Capitalism’s a bitch. When a rapper as omnipotent as Q-Tip — member of recently reunited hip-hop iconoclast A Tribe Called Quest — has a record shelved for seven years due to its lack of commercial appeal, the whole situation makes you want to put a stick up the ass of the studio bureaucracy and either twist it in or shove it up further.


Kamaal the Abstract

But the truth is, after giving Kamaal a spin, it’s to easy figure out why Big Brother gave the album a time out. Q-Tip isn’t even rapping on half of the thing. And the floaty, vocal-less free jazz interludes that comprise a good percentage of the record would certainly serve as sleep medication for those who have cut their teeth on Weezy and Jay-Z.

Kamaal the Abstract is a bit of a mess, but it’s a mess that’s wholeheartedly self-conscious and listening to it is an absolute pleasure. With the album more about experimentation than crystallization, Q-Tip is in peak chameleonic form here, jumping from Nutella-smooth R&B hoo-hooing (“Blue Girl”) to straight-up Stevie Wonder style pop (“Barely In Love”). He even sneaks in “Caring,” an earnest two-minute lullaby that wouldn’t feel out of place at the epilogue of a Disney musical. And most of this works because the man can sing, a godsend that rescues the album from overindulgence.

The only real clunker is “Heels,” a hard-pounding rhinoceros stomp about girls who look good “closed or open toe.” While packing its fair share of clever rhymes, its eye-rolling refrain of “Real heel / High heel” feels like a dead joke against the blunt, bottom-heavy acoustics, which clash clumsily with the rest of the album’s cosmic arrangements.

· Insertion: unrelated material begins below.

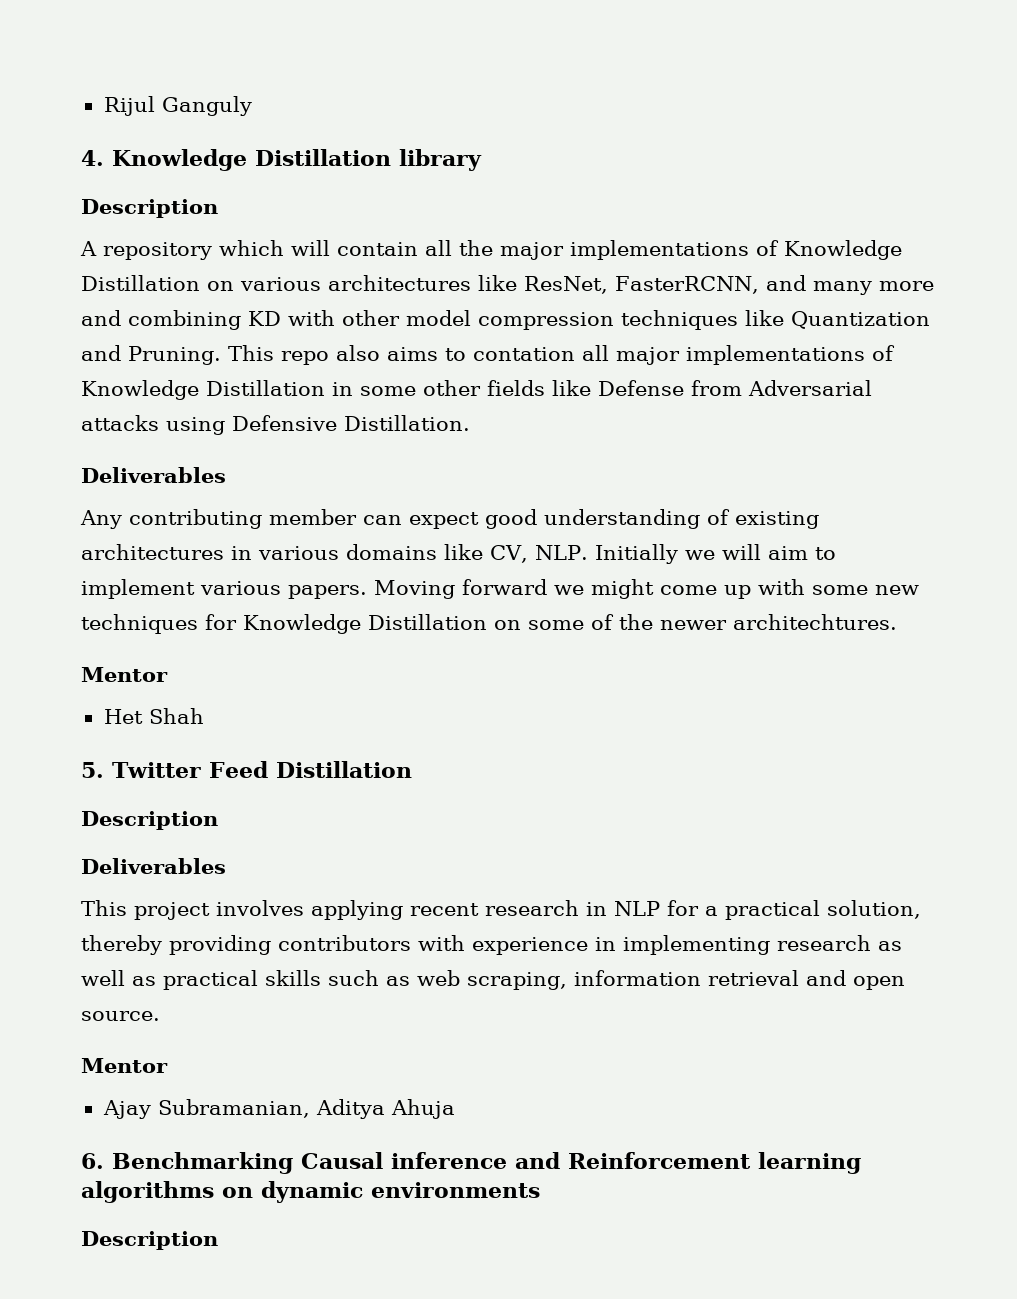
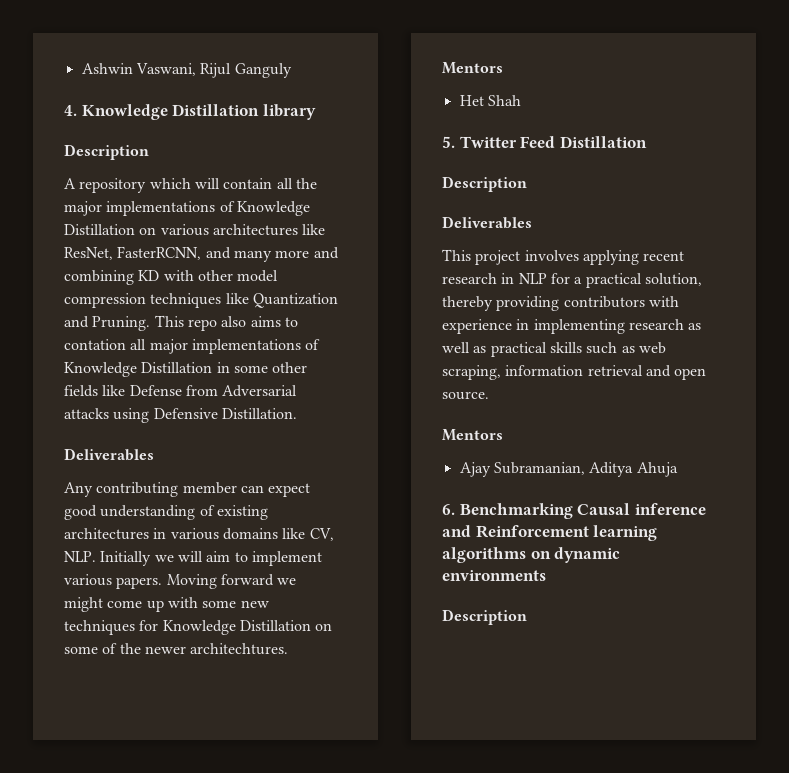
(103, 106) none -> [81,63,196,76] Ashwin Vaswani,
[81,667,168,682] Mentor -> [442,62,503,74] Mentors
[81,1058,168,1073] Mentor -> [442,429,503,441] Mentors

Kamaal takes Tribe’s flirtations with jazz to a new level, even borrowing field virtuosos Kenny Garett, Gary Thomas and Kurt Rosenwinkel to flesh out the jazzy aesthetic on a couple of tracks. The name of the game here is improvisation. The album pumps out the jazzy current that always ran beneath Tribe’s tunes and lets it loose in all of the music’s non-linear glory.

While the results of this experimentation may not vary in terms of quality (all the music here sounds delicious), they do vary in immediacy. “Abstractionisms” is a roundhouse kick in the chest, building to a fittingly abstract two-minute climax with Kenny Garrett spewing his guts via saxophone over a hotbed of guitar shredding and tense, off-the-cuff piano fills.

“Do You Dig U?” starts off strong as a spacey lounge shuffle but drifts in orbit. After a false ending, the track waves its tentacles for four more minutes, “anchored” by Thomas’s ethereal flute wanderings. Going both nowhere and everywhere, “Do You Dig U?” wades nonchalantly in tight improvisation without ever truly evolving structurally. The track is both one of the album’s highlights and a perfect example of its occasional failure to congeal.

And while the music works independently of Q-Tip’s magnetic flow, his rapping is still sorely missed. Lyrics like, “Did you write the hit? / Did you hit the bong? / Even if you did it with your friend under covers / it’s you,” are cryptic, even for The Abstract (the rapper’s alter-ego). And while rapping is the perfect outlet for Q-Tip’s free associations, his frequent R&B vibing on Kamaal leaves his abstractions feeling a little, erm, abstract.

And the lyrics on “Barely In Love” are surprisingly vapid: “$500 in the bank / things are looking bad / Imagine if we gotta eat / well things are looking sad.”

Warts and all, Kamaal the Abstract is certainly one of the most intriguing hip-hop releases of the year. And with music this tastefully adventurous, it’s hard not to write these critiques off as pseudo-critiques and simply let Q-Tip swab your jaded ears.